Yes, probably not, but I agree that it's fine for now.  Or better yet, if we're targeting SQL Server 2005 at a minimum, then you could use MAX instead for Title, ApiLocation, ApiType and ApiName.  We can examine the domains for the other columns in the future.

> in your ListHelper class...'Union()' actually performs an Intersect operation....and 'Combine()' actually performs a Union operation :P

I never said that math was my strong point ;)  Although maybe I just changed the implementations but forgot to rename them - I can't remember.

Anyway, thanks for pointing that out.  It will be fixed in the next release.

- Dave
Dec 9, 2008 at 4:40 PM
This discussion has been copied to a work item. Click here to go to the work item and continue the discussion.
Dec 9, 2008 at 6:36 PM
another thing I noticed...the hot keywords and excluded keywords comparisons in DocSiteSearch/StringList seem to be case sensitive....I would think they probably shouldn't be...
Dec 9, 2008 at 7:16 PM
Hi Chris,

Another good observation :)

The quickest solution is to simply add the following to the StringList class constructor(s).

    : base(StringComparer.OrdinalIgnoreCase)

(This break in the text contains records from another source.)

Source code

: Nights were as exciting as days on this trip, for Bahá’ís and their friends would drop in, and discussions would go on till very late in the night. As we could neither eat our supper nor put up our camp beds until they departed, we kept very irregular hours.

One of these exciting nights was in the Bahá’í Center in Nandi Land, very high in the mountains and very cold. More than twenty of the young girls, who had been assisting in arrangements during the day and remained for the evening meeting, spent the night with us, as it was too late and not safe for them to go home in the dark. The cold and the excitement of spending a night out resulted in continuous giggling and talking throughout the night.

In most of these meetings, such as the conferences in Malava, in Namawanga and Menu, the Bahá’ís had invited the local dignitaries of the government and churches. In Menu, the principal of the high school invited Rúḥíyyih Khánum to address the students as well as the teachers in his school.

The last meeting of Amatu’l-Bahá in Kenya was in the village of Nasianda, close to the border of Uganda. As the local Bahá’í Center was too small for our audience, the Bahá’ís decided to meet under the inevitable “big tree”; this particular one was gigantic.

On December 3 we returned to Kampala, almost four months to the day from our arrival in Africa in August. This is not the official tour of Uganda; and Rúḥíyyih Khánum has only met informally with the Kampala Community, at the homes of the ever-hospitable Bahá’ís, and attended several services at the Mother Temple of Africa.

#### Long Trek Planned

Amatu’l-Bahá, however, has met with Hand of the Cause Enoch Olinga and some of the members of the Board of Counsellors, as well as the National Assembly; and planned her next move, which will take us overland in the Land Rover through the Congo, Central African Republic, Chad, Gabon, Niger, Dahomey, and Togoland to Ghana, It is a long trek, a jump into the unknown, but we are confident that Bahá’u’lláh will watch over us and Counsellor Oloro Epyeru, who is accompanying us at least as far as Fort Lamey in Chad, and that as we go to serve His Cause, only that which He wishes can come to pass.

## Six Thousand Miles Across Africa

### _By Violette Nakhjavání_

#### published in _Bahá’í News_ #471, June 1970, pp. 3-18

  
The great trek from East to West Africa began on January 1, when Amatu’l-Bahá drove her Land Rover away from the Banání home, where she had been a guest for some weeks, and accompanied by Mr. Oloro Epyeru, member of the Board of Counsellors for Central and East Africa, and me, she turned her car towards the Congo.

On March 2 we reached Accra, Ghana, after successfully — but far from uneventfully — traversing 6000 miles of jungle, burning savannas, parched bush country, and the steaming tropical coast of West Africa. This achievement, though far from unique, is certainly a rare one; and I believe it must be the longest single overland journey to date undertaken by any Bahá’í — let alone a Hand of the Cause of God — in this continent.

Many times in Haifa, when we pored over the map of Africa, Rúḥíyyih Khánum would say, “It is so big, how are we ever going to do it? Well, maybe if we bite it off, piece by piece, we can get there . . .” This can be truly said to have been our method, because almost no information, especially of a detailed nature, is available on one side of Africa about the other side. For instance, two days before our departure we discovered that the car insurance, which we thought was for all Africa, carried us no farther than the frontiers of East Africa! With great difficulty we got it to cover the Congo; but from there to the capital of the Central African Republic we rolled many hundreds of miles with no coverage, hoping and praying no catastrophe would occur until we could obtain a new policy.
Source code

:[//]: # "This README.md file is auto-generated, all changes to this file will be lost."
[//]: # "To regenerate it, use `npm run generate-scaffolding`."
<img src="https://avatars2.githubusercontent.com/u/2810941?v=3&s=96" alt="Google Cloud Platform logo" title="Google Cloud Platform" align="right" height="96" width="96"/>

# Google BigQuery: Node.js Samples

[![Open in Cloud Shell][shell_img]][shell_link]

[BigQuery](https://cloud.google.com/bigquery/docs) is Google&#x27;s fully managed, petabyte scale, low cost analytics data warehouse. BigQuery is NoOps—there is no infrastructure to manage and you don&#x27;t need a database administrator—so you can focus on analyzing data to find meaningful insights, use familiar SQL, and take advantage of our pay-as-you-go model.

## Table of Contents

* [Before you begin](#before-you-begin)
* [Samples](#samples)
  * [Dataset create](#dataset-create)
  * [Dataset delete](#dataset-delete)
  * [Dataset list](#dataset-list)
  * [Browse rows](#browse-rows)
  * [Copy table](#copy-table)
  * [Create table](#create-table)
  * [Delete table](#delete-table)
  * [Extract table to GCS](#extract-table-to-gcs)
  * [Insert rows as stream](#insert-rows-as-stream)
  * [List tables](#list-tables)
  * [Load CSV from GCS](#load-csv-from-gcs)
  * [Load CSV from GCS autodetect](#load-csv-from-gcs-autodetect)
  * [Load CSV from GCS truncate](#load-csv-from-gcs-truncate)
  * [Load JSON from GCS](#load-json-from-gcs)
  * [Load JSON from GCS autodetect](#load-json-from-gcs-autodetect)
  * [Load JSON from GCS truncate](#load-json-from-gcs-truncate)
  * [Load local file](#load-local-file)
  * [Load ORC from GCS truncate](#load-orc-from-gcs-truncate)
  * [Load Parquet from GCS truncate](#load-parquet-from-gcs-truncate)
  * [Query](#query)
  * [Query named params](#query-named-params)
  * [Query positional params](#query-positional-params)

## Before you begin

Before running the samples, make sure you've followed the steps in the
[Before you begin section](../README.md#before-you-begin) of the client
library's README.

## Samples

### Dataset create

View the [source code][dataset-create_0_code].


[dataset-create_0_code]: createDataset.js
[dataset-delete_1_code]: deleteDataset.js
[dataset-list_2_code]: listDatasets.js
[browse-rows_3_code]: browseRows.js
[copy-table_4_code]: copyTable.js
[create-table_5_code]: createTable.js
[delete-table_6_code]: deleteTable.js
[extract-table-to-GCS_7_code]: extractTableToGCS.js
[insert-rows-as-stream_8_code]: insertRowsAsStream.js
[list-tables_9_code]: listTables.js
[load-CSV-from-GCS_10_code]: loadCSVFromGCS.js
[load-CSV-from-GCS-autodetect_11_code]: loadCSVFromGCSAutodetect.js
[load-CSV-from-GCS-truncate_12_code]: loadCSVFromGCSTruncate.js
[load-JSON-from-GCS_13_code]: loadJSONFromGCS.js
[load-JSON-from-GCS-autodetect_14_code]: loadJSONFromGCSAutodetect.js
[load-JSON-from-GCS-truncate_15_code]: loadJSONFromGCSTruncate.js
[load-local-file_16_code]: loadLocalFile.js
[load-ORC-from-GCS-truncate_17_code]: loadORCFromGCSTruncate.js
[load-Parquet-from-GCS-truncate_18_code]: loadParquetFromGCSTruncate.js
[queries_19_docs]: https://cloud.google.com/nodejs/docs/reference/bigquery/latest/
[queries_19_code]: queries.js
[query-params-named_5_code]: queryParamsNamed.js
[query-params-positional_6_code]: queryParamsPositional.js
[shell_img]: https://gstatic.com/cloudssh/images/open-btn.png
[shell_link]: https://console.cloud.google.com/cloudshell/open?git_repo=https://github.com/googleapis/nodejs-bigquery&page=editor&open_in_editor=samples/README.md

I'll make the change for 1.12.

Thanks, 
Dave
Dec 9, 2008 at 7:59 PM
This discussion has been copied to a work item. Click here to go to the work item and continue the discussion.
Dec 19, 2008 at 5:49 PM
sooooo.....I have a SqlSearchProvider implementation done and working.  The good thing about it is that it requires no changes to existing code to use it.  It performs quite well, but there are definitly a couple things about it that I'm not terribly happy with...but it works.  I think its about as good as I can make it without making changes to the codebase, and its not looking like I'm going to get any time to work on it anymore for at least a month...so I figure it's as good a time as ever to hand it over :P  I've tested it with my doc-set which is 92000 files with 10000000 keywords (occurances), and it performs decently well....not spectacular, but definately usable.  How shall I send you the files?
Dec 19, 2008 at 6:00 PM
actually...here...I've uploaded a rar that contains all the files: http://www.virgeweb.com/redec/crap/docsite.rar ....take a look through it when you have some time....I'm sure you'll have questions about why I did certain things...there was quite a bit of trial/error to find the most performant method
Dec 24, 2008 at 7:05 PM
Hi Chris,

Thanks for the code.  I've download it and will take a look when I get some time.

Sorry for the delay, I've been quite busy myself.  If it works for me then I'll consider packaging and distributing it as an add-on for DocProject until I get some time to properly integrate it.  You'll be getting credit for your work, of course :)

- Dave